Приведённый отрывок
□ □ □ □
Кибальник С.А.
В 1819 – 1820 гг. Антон Дельвиг, посылая Федору Глинке собрание древнегреческих эпиграмм – так называемую Греческую Антологию, сопроводил ее следующим кратким стихотворным посланием:
Вот певцу Антология, легких харит украшенье,
Греческих свежих цветов вечно пленяющий пух!
Рви их, любимец богов, и сплетай из них русским Каменам
Неувядаемые, в Хроновом царстве, венки.
В стихах, дышащих чисто эллинскими пластикой и гармонией, тонко обыгрывалось само заглавие античного сборника «Антология», что по-гречески означает «собрание цветов», т. е. «венок». Заглавие это построено на распространенном в поэзии древней Греции уподоблении стихотворений цветам и идет от составителя первой, не дошедшей до нас Антологии, древнегреческого поэта II – I вв. до н.э. Мелеагра. Во вступительной эпиграмме ко всему сборнику он писал, что вплел в этот поэтический венок немало
Лилий Аниты, Миро базиликов,
Мало сапфических роз, но настоящих зато.
□ □ □ □
Исходные данные
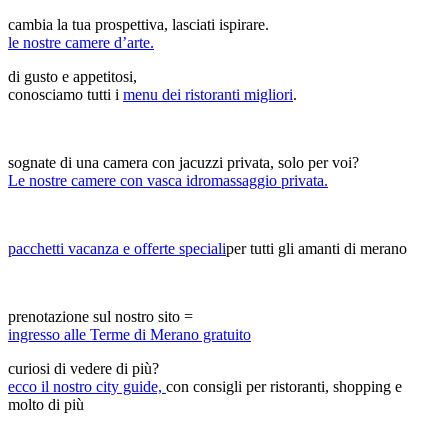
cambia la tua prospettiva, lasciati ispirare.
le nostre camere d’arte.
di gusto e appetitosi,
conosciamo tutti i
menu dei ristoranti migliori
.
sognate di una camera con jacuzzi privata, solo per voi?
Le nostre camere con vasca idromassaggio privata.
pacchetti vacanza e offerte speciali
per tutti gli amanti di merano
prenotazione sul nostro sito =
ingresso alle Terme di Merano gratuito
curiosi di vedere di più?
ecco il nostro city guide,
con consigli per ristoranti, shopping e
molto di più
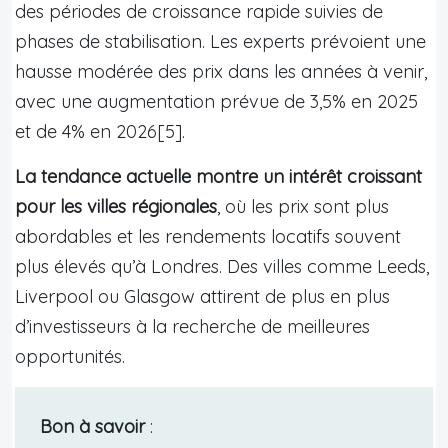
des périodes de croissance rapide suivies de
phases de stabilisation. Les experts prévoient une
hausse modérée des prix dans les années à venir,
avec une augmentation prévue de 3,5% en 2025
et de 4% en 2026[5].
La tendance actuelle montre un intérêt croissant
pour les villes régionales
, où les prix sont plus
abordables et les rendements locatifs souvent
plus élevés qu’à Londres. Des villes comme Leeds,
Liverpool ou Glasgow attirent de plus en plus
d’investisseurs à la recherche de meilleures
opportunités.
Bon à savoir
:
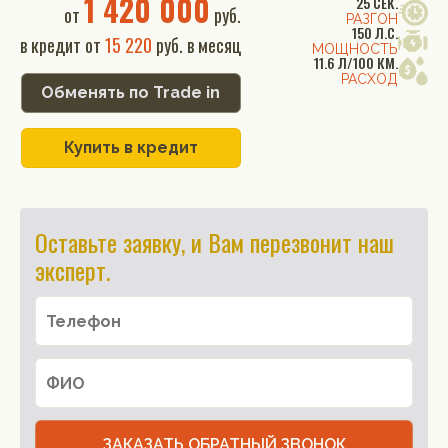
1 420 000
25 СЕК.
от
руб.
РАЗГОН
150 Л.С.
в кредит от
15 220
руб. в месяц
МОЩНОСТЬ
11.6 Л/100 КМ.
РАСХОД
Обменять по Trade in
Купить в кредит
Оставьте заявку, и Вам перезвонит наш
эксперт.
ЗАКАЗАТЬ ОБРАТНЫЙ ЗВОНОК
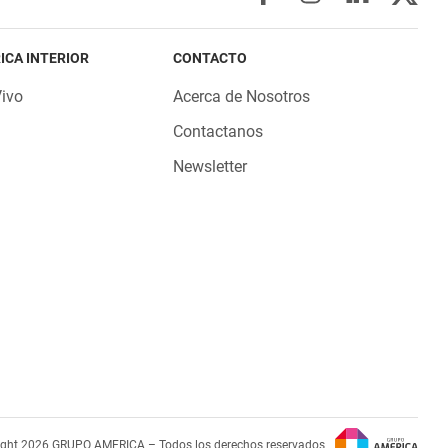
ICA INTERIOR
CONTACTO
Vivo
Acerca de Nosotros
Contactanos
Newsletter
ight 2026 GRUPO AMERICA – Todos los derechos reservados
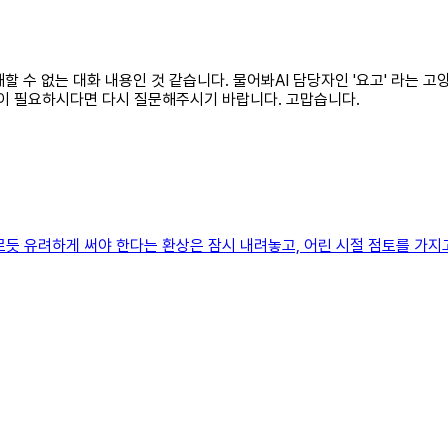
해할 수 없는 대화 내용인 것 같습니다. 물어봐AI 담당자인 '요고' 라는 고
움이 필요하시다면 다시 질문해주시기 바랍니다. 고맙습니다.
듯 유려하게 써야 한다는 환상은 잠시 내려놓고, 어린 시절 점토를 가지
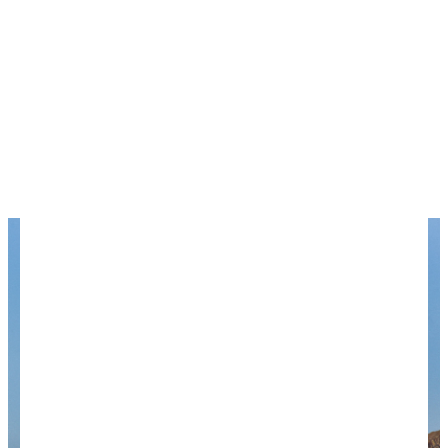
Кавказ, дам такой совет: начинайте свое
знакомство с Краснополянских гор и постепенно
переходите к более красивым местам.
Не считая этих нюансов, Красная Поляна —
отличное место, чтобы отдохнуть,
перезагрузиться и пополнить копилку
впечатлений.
□ □ □ □
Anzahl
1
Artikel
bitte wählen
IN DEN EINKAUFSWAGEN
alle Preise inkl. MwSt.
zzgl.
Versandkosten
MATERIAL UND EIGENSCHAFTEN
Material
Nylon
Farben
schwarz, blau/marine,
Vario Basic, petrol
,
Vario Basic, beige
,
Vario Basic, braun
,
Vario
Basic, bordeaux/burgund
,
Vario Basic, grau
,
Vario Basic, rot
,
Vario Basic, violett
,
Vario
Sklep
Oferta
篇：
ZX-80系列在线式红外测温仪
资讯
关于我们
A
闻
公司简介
□ □ □ □
Что нужно сделать
Напечатайте без изменений часть приведённого отрывка: начните с места, где стоят слова «Кибальник С.А.», и остановитесь после слов «вечно пленяющий пух!».

Итог упражнения
Кибальник С.А.
В 1819 – 1820 гг. Антон Дельвиг, посылая Федору Глинке собрание древнегреческих эпиграмм – так называемую Греческую Антологию, сопроводил ее следующим кратким стихотворным посланием:
Вот певцу Антология, легких харит украшенье,
Греческих свежих цветов вечно пленяющий пух!